Here’s a post–Halloween tale to chill the blood of any business accused of patent infringement and their outside litigation counsel, courtesy of Docket Navigator.

On October 29, 2014, Administrative Law Judge Pender of the International Trade Commission issued a decision in which he found that the respondent, Organik Kimya of Turkey, had engaged in the deliberate destruction of relevant evidence on company–controlled laptop computers and then lied about it to the ALJ. Based on that finding—detailed at length in a 119–page initial determination—ALJ Pender imposed the harshest possible sanctions: (1) a default judgment against Organik Kimya, meaning the company could not offer any defense to the charges of the misuse of trade secrets in the ITC proceeding; and (2) an award of $1,944,379.91 in attorneys’ fees and costs to the complainant, Dow Chemical. The fee award was imposed jointly and severally on the Turkish company and its U.S. attorneys.
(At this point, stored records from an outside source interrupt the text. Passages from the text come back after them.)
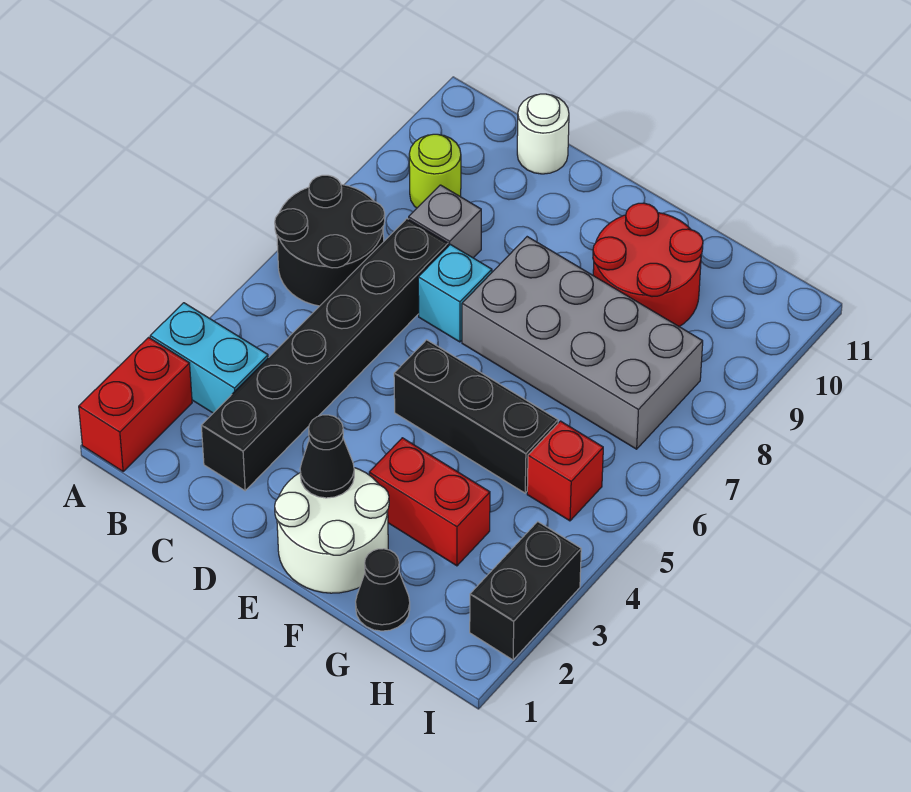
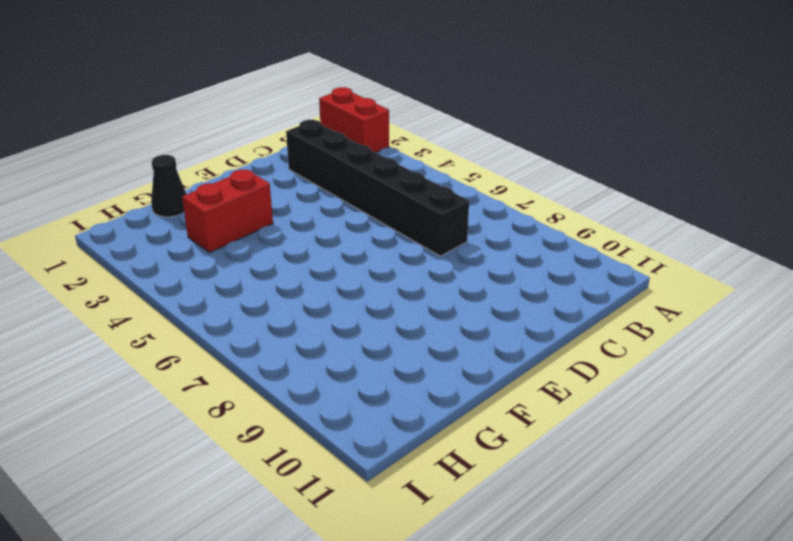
none -> cyan 1x2 brick [150,303,268,413]
none -> black 2x2 round brick [275,175,385,306]
none -> lime 1x1 round brick [409,134,461,208]

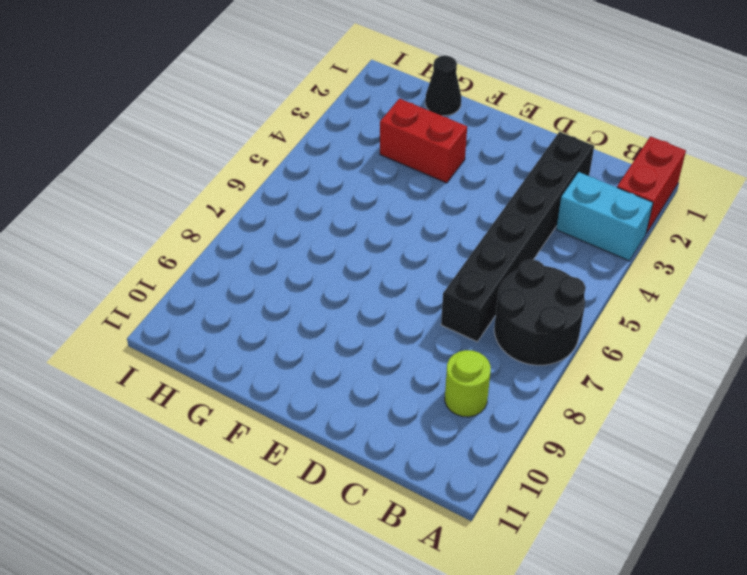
none -> grey 1x1 brick [409,185,481,258]
none -> white 1x1 round brick [517,94,569,174]
none -> cyan 1x1 brick [418,244,492,342]

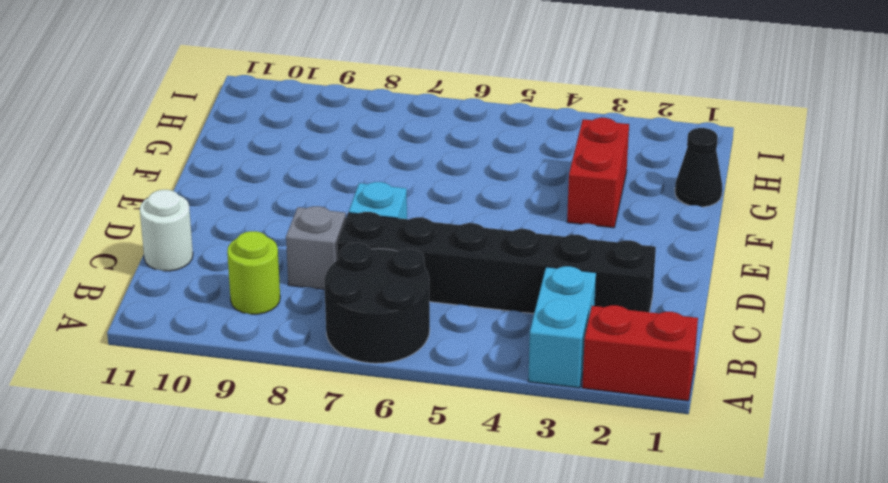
none -> white 2x2 round brick [275,468,389,593]
none -> black 1x3 brick [394,340,558,493]
none -> grey 2x4 brick [462,237,703,449]

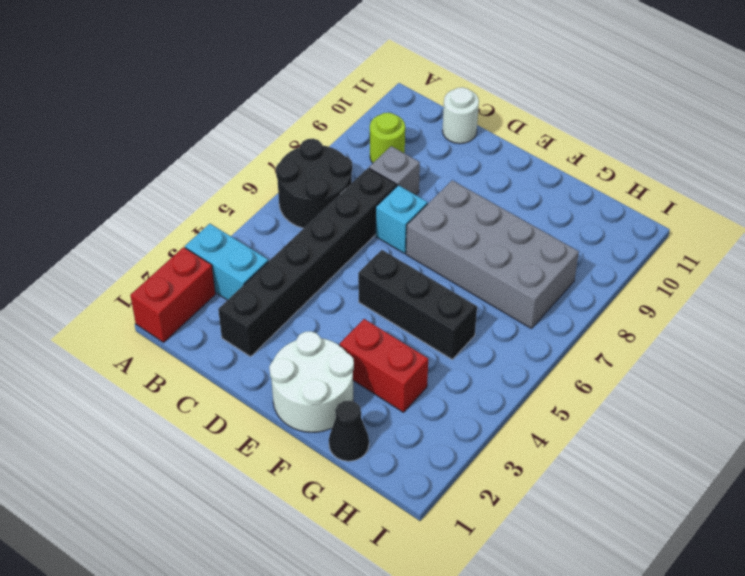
none -> red 2x2 round brick [593,203,703,326]
none -> red 1x1 brick [527,421,603,521]
none -> black 1x2 brick [470,522,581,660]

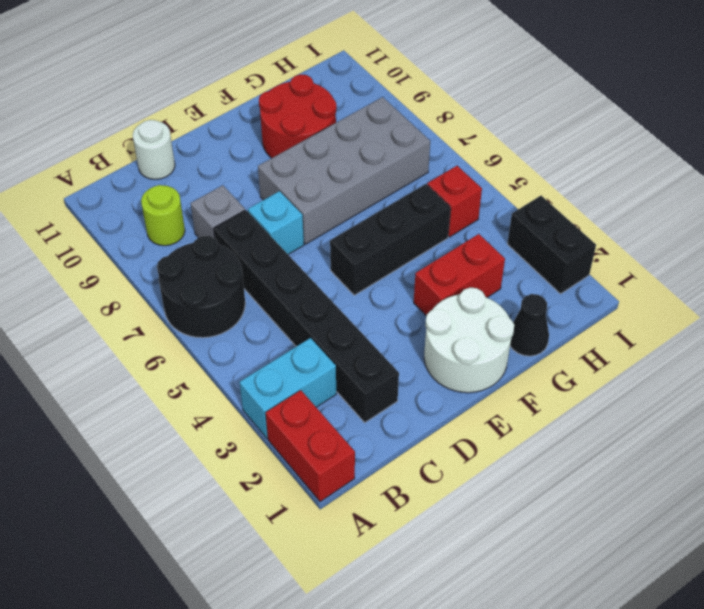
none -> black 1x1 cone [300,415,354,498]

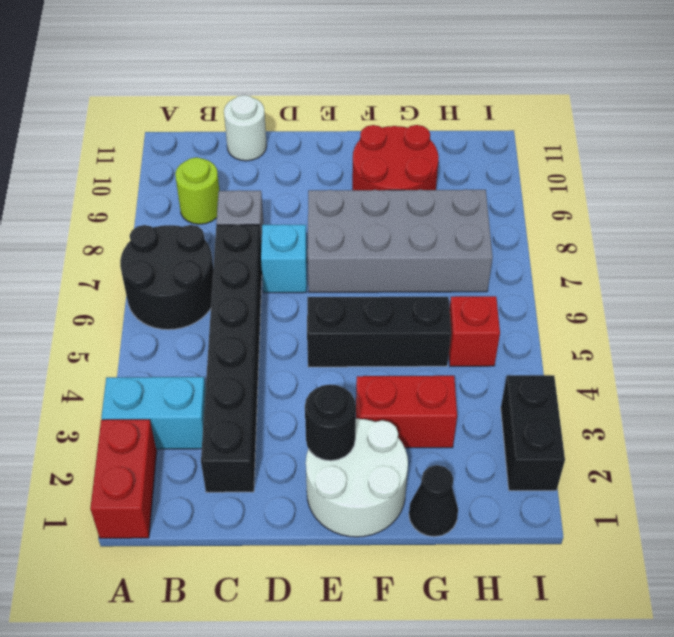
black 1x1 round brick [305,384,356,461] -> black 1x1 cone [300,415,354,498]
The ALJ found that Dow would likely find it difficult to recover from a Turkish company with no significant U.S. presence, and that its attorneys had overseen the inspection of a company laptop when the spoliation occurred, failed to diligently verify the truth of explanations offered by the company to explain the loss of information to the ITC, and had not introduced any evidence that a litigation hold memo had been put in place at the outset of the litigation.

While the details of this case are extreme—involving a concerted effort to secretly wipe stored computer data—the severe sanctions imposed by ALJ Pender serve as a potent reminder to counsel to draft and distribute a litigation hold memo promptly and clients to identify and preserve relevant documents in their possession, custody, or control.